Top of Extract

# Disaster at Millsite 8/15



## Pavlik (Sep 11, 2007)

We got up bright and early to go to Millsite Res this morning. Got to the lake at 6 AM, and the wind was blowing hard. We got out on the lake and started trolling. 5 minutes later, I got a nice bow on a golden spoon. I killed the motor and fought my fish. As we netted the fish, a big white cap wave hit our side and capsized us. Thank goodness that the Old Town Discoveries have that layer of foam in the middle, so the boat floated with the motor on it. We Drifted for about 10 minutes till the 3 of us got to shore. Then, we collected what was left of our gear, drained the water out of our boat, and got all the water out of our motor. Amazingly, the motor started back up after a few trials, and we made it back to the boat launch. We lost a spinning rod, a trolling pole w/ lead core line, and a tackle box full of gear, including my Curly's Lures :evil: O|* O|* O|* :x :x :x If anyone happens to snag any of those items, would you please let me know. I would love to have them back. By the way, the spinning rod should come with a rainbow trout on the end. We capsized about 200 feet away from the dam.

Pavlik


----------



## Huge29 (Sep 17, 2007)

Wow, sorry to hear that, most importantly everyone is ok it sounds like! That is the danger when the lake is located right at the bottom of the canyon where the wind kind of funnels, it can get going strong. Sorry for you loss!


----------



## orvis1 (Sep 7, 2007)

Sounds like time for a bigger boat! Good to hear everyone is o.k. gear can be replaced people cant...


----------



## Nor-tah (Dec 16, 2007)

Now look what you have done Orivs, you **** us mid weekers and it actually works! :evil: Seriously Pav, sorry about your day. That sucks. I have some snagging hooks that may find some gear for ya. Let me know if I can mail em to ya.

Bottom of Extract

**Exercise tasks**
A - Answer these questions about the Millsite thread:
(i) At what time did the group reach the lake?
(ii) What lure was the first fish caught on?
(iii) Where does Huge29 say the lake is located?
B - Rewrite the Millsite thread between "Wow, sorry to" and "replaced people cant...", inclusive, using "valley" in place of "canyon".

Top of Input data

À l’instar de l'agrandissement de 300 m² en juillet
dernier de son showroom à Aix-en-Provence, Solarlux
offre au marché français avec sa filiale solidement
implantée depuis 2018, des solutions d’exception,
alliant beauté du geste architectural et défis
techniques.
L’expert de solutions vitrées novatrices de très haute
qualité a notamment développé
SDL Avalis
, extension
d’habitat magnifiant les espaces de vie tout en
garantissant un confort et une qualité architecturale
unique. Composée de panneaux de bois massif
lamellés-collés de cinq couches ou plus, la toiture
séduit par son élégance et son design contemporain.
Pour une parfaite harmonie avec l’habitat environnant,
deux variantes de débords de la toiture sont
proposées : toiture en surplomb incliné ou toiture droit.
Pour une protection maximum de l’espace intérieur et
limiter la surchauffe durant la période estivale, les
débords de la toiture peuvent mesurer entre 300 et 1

Bottom of Input data

**Numbered answers**
A -
(i) 6 AM
(ii) A golden spoon
(iii) Right at the bottom of the canyon, where the wind funnels

B -
Wow, sorry to hear that, most importantly everyone is ok it sounds like! That is the danger when the lake is located right at the bottom of the valley where the wind kind of funnels, it can get going strong. Sorry for you loss!


----------



## orvis1 (Sep 7, 2007)

Sounds like time for a bigger boat! Good to hear everyone is o.k. gear can be replaced people cant...